Out-of-district schools can be expensive

This expensive habit of placing kids in private special education schools is due to our fragmented school system infrastructure of 590 school districts. Compared to the rest of the country, New Jersey ranks 1st in the number of school districts per square mile. While charming little schools reflect our penchant for local control, this affinity for home rule also buys us inefficiency (in municipalities as well as school districts). In the area of special education, inefficiency means that your typical little district is incapable of putting together enough kids to fill up a class of kids with autism or developmental disabilities. Thus, we rely on a variety of out-of-district placements to meet a child’s needs, including county-run schools and private non-profits.

New Jersey School Boards Association published a great report in 2007 that estimated N.J.’s expenditures on special education at $3.3 billion. (It’s higher now.) The major cost drivers are tuition to out-of-district private special education schools and transportation. According to NJSBA, out-of-district special education placements “involve 10% of New Jersey’s special education population, but make up 40% of the total cost of special education.”

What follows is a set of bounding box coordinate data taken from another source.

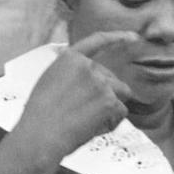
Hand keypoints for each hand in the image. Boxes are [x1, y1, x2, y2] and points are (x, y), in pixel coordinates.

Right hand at [12, 31, 138, 164]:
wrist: (39, 136)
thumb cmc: (39, 116)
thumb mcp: (49, 81)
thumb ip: (70, 72)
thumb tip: (87, 70)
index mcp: (70, 59)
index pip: (97, 41)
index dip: (118, 37)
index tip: (134, 37)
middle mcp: (88, 67)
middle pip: (112, 78)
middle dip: (107, 95)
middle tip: (85, 114)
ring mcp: (101, 83)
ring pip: (122, 93)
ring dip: (112, 106)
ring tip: (90, 120)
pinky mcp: (110, 101)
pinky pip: (121, 112)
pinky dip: (111, 122)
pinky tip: (92, 128)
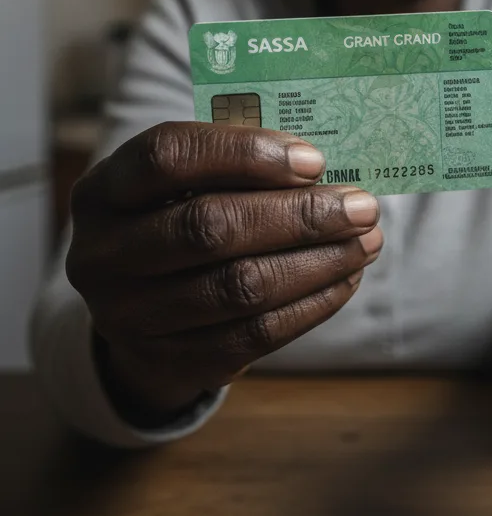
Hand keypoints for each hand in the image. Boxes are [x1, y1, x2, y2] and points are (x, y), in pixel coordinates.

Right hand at [66, 122, 381, 423]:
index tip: (314, 160)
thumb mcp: (186, 182)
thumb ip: (239, 166)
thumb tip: (326, 170)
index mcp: (104, 190)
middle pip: (210, 228)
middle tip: (362, 207)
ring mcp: (129, 316)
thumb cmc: (179, 217)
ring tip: (366, 242)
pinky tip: (346, 279)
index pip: (169, 156)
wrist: (140, 306)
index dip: (245, 154)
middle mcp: (103, 254)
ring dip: (318, 262)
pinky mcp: (169, 361)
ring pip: (239, 287)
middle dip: (300, 216)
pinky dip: (311, 304)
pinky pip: (253, 335)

(For counterpoint, ASAH, a great organization that represents private special education schools, has done its own cost-analysis. And here’s an index of private special education schools in NJ.)

The plan to control costs

So the Task Force’s long-term plan is for the education department to “identify ways to improve student achievement” and manage special education’s “rapidly escalating costs.” While there are plenty of short-term suggestions that involve tweaking various regulations, in large part the Task Force’s proposals for special education focus on those private schools.

In particular, the most recent Report takes aim at the “egregious pay” awarded to employees at private special education schools and the DOE’s inability to monitor and audit tuition there. The Task Force acknowledges that “the demands of an effective review and reconciliation of rates for every [private special education school] strains the capacity of the Department’s finance staff.” The lack of oversight of tuition rates has led to “ill will”; “taxpayers are suspicious” that the schools “are deliberately and artificially increasing their costs.” The schools themselves “are suspicious that they have been targeted for extreme scrutiny and have been given an automatic presumption of dishonesty; and school districts are made party to a payment system over which they have little control…”

The Task Force recommends that tuition rates – which in a few cases top $100,000 per year –– be determined by committee. Typical, right? To be fair, our special education system, like our regular education system stymies all attempts at efficiency and cost-control. Welcome to New Jersey.